I’m underwhelmed, if that’s a word.
OK, not completely underwhelmed – I just wanted an excuse to quote a Sloan song. But walking out of the USC’s Galen Center in Los Angeles earlier today after Microsoft’s teeth-rattling Xbox press conference, I felt like my fears of E3 2012 being an awkward transition year were being realized. The canny headline writer on my Sun story summed it up nicely: some awe, but not a lot of shock.
But it’s to be expected in a way. Next year’s E3 will be when we’ll presumably hear about the Xbox 360’s successor (as well as Sony’s PlayStation 4), so this year was focused on new entries in established, strong game franchises, such as Halo 4, Call of Duty: Black Ops II, Splinter Cell: Blacklist, Madden NFL 13, Dance Central 3 and Tomb Raider. There were some fun surprises, like South Park’s Trey Parker and Matt Stone on stage to introduce an RPG designed to faithfully reproduce the look of the TV show, and a smattering of new IPs (including a game by Pirates of the Carribean director Gore Verbinksi called Matter, which, judging from the trailer, looks like a melding of Marble Madness and Portal.) But for the most part it felt like business as usual.
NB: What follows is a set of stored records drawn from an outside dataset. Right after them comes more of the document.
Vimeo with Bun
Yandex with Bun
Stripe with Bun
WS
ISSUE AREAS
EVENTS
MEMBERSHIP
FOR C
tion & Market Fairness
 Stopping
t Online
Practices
Which makes sense, really. The console is now selling better than its competitors, and the audience ranges from hardcore fans of action games to families who have made Microsoft’s Kinect peripheral such a huge hit. (Interestingly, Kinect had only a small presence in the E3 press conference, likely as a result of backlash from the E3-attending press at the overabundance of Kinect games showed last year.) Microsoft doesn’t need to reinvent the wheel, they just need to stay the course.
There were some interesting non-gaming developments, like the introduction of Xbox SmartGlass, a so-called second screen technology that can be used in conjunction with Xbox games and other entertainment content. (The examples shown were an interactive map of Westeros paired with an episode of Game of Thrones, and a tablet being used to call plays in Madden, but we really need to see this hands-on to grasp how it will work.) Xbox SmartGlass might steal some of Nintendo’s Wii U thunder, but I suspect the Big N will have some rejoinders ready for their own press conference tomorrow morning.
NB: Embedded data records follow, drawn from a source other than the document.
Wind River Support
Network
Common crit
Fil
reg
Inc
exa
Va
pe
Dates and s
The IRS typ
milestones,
And there was another bevy of entertainment content announcements this year, ranging from NHL on Xbox Live to Xbox Music, a Spotify-style streaming service. But being in Canada, it’s really hard to get excited about this stuff until we learn when (or if) it will come here.
It’s a quiet-ish year on the gaming front, as companies face declining retail sales, aging (but profitable) hardware and a climate that supports safe triple-A franchise games and inventive indies, but not a lot in between. (Though Ubisoft Montreal’s just-revealed new IP, Watch Dogs, looks very intriguing – an open world game in which hacking devices is the means to accomplishing objectives, but with a solid action component as well. Show-stealer?)
Next up this evening is Sony’s press conference. Fingers crossed for some shocks.